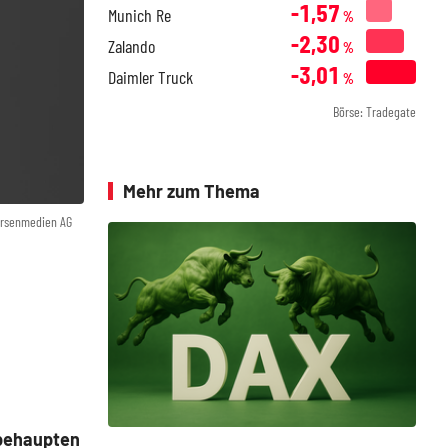
-1,57
Munich Re
%
-2,30
Zalando
%
-3,01
Daimler Truck
%
Börse: Tradegate
Mehr zum Thema
örsenmedien AG
 behaupten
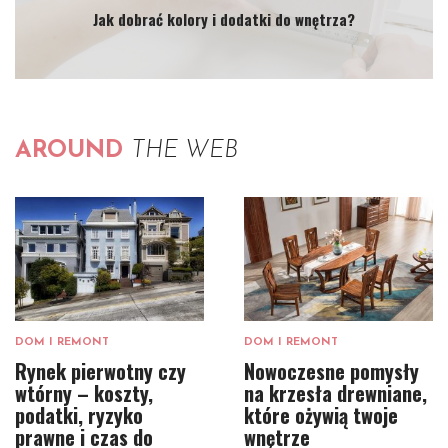
Jak dobrać kolory i dodatki do wnętrza?
AROUND
THE WEB
DOM I REMONT
DOM I REMONT
Rynek pierwotny czy
Nowoczesne pomysły
wtórny – koszty,
na krzesła drewniane,
podatki, ryzyko
które ożywią twoje
prawne i czas do
wnętrze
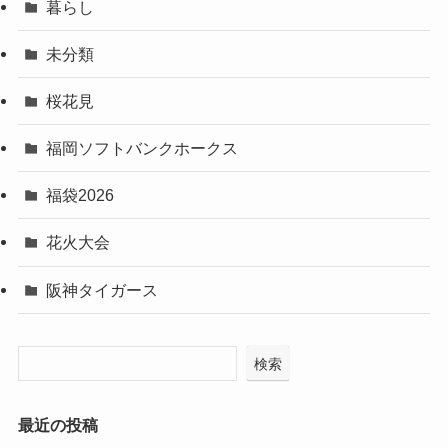
暮らし
未分類
桜花見
福岡ソフトバンクホークス
福袋2026
花火大会
阪神タイガース
検索
最近の投稿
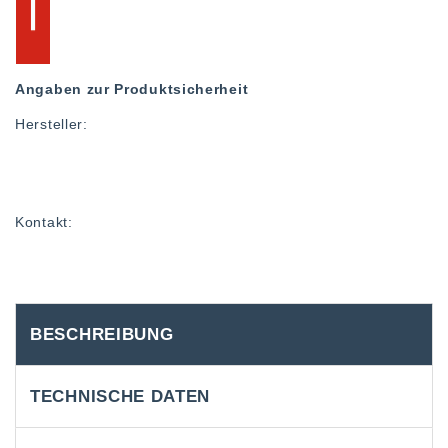
Angaben zur Produktsicherheit
Hersteller:
Kontakt:
BESCHREIBUNG
TECHNISCHE DATEN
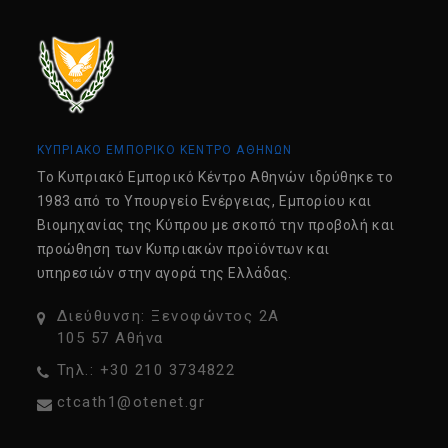
ΚΥΠΡΙΑΚΟ ΕΜΠΟΡΙΚΟ ΚΕΝΤΡΟ ΑΘΗΝΩΝ
Tο Κυπριακό Εμπορικό Κέντρο Αθηνών ιδρύθηκε το
1983 από το Υπουργείο Ενέργειας, Εμπορίου και
Βιομηχανίας της Κύπρου με σκοπό την προβολή και
προώθηση των Κυπριακών προϊόντων και
υπηρεσιών στην αγορά της Ελλάδας.
Διεύθυνση: Ξενοφώντος 2Α
105 57 Αθήνα
Τηλ.: +30 210 3734822
ctcath1@otenet.gr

= = = =

- **Your goal**:
Reproduce, word for word, everything in the listing above except the pictures.

- **Answer to the exercise**:
-1,57
Munich Re
%
-2,30
Zalando
%
-3,01
Daimler Truck
%
Börse: Tradegate
Mehr zum Thema
örsenmedien AG
 behaupten
Jak dobrać kolory i dodatki do wnętrza?
AROUND
THE WEB
DOM I REMONT
DOM I REMONT
Rynek pierwotny czy
Nowoczesne pomysły
wtórny – koszty,
na krzesła drewniane,
podatki, ryzyko
które ożywią twoje
prawne i czas do
wnętrze
暮らし
未分類
桜花見
福岡ソフトバンクホークス
福袋2026
花火大会
阪神タイガース
検索
最近の投稿
Angaben zur Produktsicherheit
Hersteller:
Kontakt:
BESCHREIBUNG
TECHNISCHE DATEN
ΚΥΠΡΙΑΚΟ ΕΜΠΟΡΙΚΟ ΚΕΝΤΡΟ ΑΘΗΝΩΝ
Tο Κυπριακό Εμπορικό Κέντρο Αθηνών ιδρύθηκε το
1983 από το Υπουργείο Ενέργειας, Εμπορίου και
Βιομηχανίας της Κύπρου με σκοπό την προβολή και
προώθηση των Κυπριακών προϊόντων και
υπηρεσιών στην αγορά της Ελλάδας.
Διεύθυνση: Ξενοφώντος 2Α
105 57 Αθήνα
Τηλ.: +30 210 3734822
ctcath1@otenet.gr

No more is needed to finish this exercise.